=== What the exercise asks ===
Output the listing below, keeping each line exactly as it stands.

=== Records for this exercise ===
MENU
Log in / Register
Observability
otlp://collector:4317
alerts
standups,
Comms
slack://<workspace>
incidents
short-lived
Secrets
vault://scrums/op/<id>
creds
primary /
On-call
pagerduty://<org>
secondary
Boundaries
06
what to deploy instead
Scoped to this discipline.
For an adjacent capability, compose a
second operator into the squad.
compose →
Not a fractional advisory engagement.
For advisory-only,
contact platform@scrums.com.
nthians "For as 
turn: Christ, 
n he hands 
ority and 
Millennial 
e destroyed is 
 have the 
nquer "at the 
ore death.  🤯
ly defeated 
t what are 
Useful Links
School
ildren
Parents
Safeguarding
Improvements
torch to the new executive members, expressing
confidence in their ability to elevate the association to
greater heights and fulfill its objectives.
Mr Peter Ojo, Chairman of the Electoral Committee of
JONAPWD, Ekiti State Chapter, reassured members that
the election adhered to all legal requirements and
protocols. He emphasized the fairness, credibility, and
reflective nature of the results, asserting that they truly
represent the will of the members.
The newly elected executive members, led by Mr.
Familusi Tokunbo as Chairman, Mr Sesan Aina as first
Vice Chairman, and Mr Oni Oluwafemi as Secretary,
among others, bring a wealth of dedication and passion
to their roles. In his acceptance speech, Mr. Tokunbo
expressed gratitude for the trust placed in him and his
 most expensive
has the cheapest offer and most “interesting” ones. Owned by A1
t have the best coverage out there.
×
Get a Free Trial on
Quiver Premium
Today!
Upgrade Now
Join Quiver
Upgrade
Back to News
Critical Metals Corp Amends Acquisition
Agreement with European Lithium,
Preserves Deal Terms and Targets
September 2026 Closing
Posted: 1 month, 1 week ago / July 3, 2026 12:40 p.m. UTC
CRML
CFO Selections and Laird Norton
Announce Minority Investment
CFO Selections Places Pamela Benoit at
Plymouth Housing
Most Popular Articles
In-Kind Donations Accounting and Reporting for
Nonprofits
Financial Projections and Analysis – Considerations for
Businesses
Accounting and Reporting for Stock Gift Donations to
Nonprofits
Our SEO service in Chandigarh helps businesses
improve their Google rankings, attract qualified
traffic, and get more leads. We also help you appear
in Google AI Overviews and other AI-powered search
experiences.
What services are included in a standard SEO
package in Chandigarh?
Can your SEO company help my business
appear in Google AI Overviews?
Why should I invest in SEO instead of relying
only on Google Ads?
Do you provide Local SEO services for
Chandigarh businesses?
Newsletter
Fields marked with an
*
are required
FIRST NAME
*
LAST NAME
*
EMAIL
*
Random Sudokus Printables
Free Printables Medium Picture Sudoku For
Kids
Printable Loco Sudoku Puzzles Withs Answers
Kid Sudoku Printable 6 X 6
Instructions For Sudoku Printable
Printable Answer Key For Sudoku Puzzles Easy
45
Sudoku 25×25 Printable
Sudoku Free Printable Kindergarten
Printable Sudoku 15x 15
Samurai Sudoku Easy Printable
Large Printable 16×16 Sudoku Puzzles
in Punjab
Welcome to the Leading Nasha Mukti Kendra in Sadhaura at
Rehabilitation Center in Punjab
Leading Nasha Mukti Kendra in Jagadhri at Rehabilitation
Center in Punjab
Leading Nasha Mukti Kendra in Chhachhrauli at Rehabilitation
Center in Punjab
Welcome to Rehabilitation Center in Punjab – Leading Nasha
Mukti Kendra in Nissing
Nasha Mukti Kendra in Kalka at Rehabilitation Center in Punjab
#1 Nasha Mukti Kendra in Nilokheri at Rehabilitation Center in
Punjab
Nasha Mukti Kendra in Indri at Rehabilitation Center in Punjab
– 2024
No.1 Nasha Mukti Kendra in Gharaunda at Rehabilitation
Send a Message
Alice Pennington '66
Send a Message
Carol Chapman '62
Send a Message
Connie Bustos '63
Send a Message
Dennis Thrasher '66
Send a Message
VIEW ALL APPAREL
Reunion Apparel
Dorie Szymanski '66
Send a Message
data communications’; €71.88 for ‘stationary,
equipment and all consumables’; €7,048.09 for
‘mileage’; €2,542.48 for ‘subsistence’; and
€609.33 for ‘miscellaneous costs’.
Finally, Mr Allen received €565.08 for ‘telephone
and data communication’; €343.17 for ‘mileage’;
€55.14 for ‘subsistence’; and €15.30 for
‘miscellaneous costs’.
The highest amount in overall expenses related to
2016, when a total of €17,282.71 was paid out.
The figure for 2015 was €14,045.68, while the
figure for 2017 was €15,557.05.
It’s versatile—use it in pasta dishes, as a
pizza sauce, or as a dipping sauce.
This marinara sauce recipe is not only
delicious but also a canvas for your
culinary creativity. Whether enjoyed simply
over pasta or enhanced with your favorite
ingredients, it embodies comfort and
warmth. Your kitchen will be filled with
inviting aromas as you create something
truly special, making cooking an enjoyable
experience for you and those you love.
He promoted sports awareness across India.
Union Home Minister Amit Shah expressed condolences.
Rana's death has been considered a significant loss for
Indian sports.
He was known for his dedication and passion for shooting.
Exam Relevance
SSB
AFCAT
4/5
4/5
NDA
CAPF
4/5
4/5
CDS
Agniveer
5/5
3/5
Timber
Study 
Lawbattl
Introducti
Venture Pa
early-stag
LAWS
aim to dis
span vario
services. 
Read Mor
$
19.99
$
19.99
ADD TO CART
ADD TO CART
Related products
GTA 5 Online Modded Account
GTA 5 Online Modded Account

=== Result for this exercise ===
MENU
Log in / Register
Observability
otlp://collector:4317
alerts
standups,
Comms
slack://<workspace>
incidents
short-lived
Secrets
vault://scrums/op/<id>
creds
primary /
On-call
pagerduty://<org>
secondary
Boundaries
06
what to deploy instead
Scoped to this discipline.
For an adjacent capability, compose a
second operator into the squad.
compose →
Not a fractional advisory engagement.
For advisory-only,
contact platform@scrums.com.
nthians "For as 
turn: Christ, 
n he hands 
ority and 
Millennial 
e destroyed is 
 have the 
nquer "at the 
ore death.  🤯
ly defeated 
t what are 
Useful Links
School
ildren
Parents
Safeguarding
Improvements
torch to the new executive members, expressing
confidence in their ability to elevate the association to
greater heights and fulfill its objectives.
Mr Peter Ojo, Chairman of the Electoral Committee of
JONAPWD, Ekiti State Chapter, reassured members that
the election adhered to all legal requirements and
protocols. He emphasized the fairness, credibility, and
reflective nature of the results, asserting that they truly
represent the will of the members.
The newly elected executive members, led by Mr.
Familusi Tokunbo as Chairman, Mr Sesan Aina as first
Vice Chairman, and Mr Oni Oluwafemi as Secretary,
among others, bring a wealth of dedication and passion
to their roles. In his acceptance speech, Mr. Tokunbo
expressed gratitude for the trust placed in him and his
 most expensive
has the cheapest offer and most “interesting” ones. Owned by A1
t have the best coverage out there.
×
Get a Free Trial on
Quiver Premium
Today!
Upgrade Now
Join Quiver
Upgrade
Back to News
Critical Metals Corp Amends Acquisition
Agreement with European Lithium,
Preserves Deal Terms and Targets
September 2026 Closing
Posted: 1 month, 1 week ago / July 3, 2026 12:40 p.m. UTC
CRML
CFO Selections and Laird Norton
Announce Minority Investment
CFO Selections Places Pamela Benoit at
Plymouth Housing
Most Popular Articles
In-Kind Donations Accounting and Reporting for
Nonprofits
Financial Projections and Analysis – Considerations for
Businesses
Accounting and Reporting for Stock Gift Donations to
Nonprofits
Our SEO service in Chandigarh helps businesses
improve their Google rankings, attract qualified
traffic, and get more leads. We also help you appear
in Google AI Overviews and other AI-powered search
experiences.
What services are included in a standard SEO
package in Chandigarh?
Can your SEO company help my business
appear in Google AI Overviews?
Why should I invest in SEO instead of relying
only on Google Ads?
Do you provide Local SEO services for
Chandigarh businesses?
Newsletter
Fields marked with an
*
are required
FIRST NAME
*
LAST NAME
*
EMAIL
*
Random Sudokus Printables
Free Printables Medium Picture Sudoku For
Kids
Printable Loco Sudoku Puzzles Withs Answers
Kid Sudoku Printable 6 X 6
Instructions For Sudoku Printable
Printable Answer Key For Sudoku Puzzles Easy
45
Sudoku 25×25 Printable
Sudoku Free Printable Kindergarten
Printable Sudoku 15x 15
Samurai Sudoku Easy Printable
Large Printable 16×16 Sudoku Puzzles
in Punjab
Welcome to the Leading Nasha Mukti Kendra in Sadhaura at
Rehabilitation Center in Punjab
Leading Nasha Mukti Kendra in Jagadhri at Rehabilitation
Center in Punjab
Leading Nasha Mukti Kendra in Chhachhrauli at Rehabilitation
Center in Punjab
Welcome to Rehabilitation Center in Punjab – Leading Nasha
Mukti Kendra in Nissing
Nasha Mukti Kendra in Kalka at Rehabilitation Center in Punjab
#1 Nasha Mukti Kendra in Nilokheri at Rehabilitation Center in
Punjab
Nasha Mukti Kendra in Indri at Rehabilitation Center in Punjab
– 2024
No.1 Nasha Mukti Kendra in Gharaunda at Rehabilitation
Send a Message
Alice Pennington '66
Send a Message
Carol Chapman '62
Send a Message
Connie Bustos '63
Send a Message
Dennis Thrasher '66
Send a Message
VIEW ALL APPAREL
Reunion Apparel
Dorie Szymanski '66
Send a Message
data communications’; €71.88 for ‘stationary,
equipment and all consumables’; €7,048.09 for
‘mileage’; €2,542.48 for ‘subsistence’; and
€609.33 for ‘miscellaneous costs’.
Finally, Mr Allen received €565.08 for ‘telephone
and data communication’; €343.17 for ‘mileage’;
€55.14 for ‘subsistence’; and €15.30 for
‘miscellaneous costs’.
The highest amount in overall expenses related to
2016, when a total of €17,282.71 was paid out.
The figure for 2015 was €14,045.68, while the
figure for 2017 was €15,557.05.
It’s versatile—use it in pasta dishes, as a
pizza sauce, or as a dipping sauce.
This marinara sauce recipe is not only
delicious but also a canvas for your
culinary creativity. Whether enjoyed simply
over pasta or enhanced with your favorite
ingredients, it embodies comfort and
warmth. Your kitchen will be filled with
inviting aromas as you create something
truly special, making cooking an enjoyable
experience for you and those you love.
He promoted sports awareness across India.
Union Home Minister Amit Shah expressed condolences.
Rana's death has been considered a significant loss for
Indian sports.
He was known for his dedication and passion for shooting.
Exam Relevance
SSB
AFCAT
4/5
4/5
NDA
CAPF
4/5
4/5
CDS
Agniveer
5/5
3/5
Timber
Study 
Lawbattl
Introducti
Venture Pa
early-stag
LAWS
aim to dis
span vario
services. 
Read Mor
$
19.99
$
19.99
ADD TO CART
ADD TO CART
Related products
GTA 5 Online Modded Account
GTA 5 Online Modded Account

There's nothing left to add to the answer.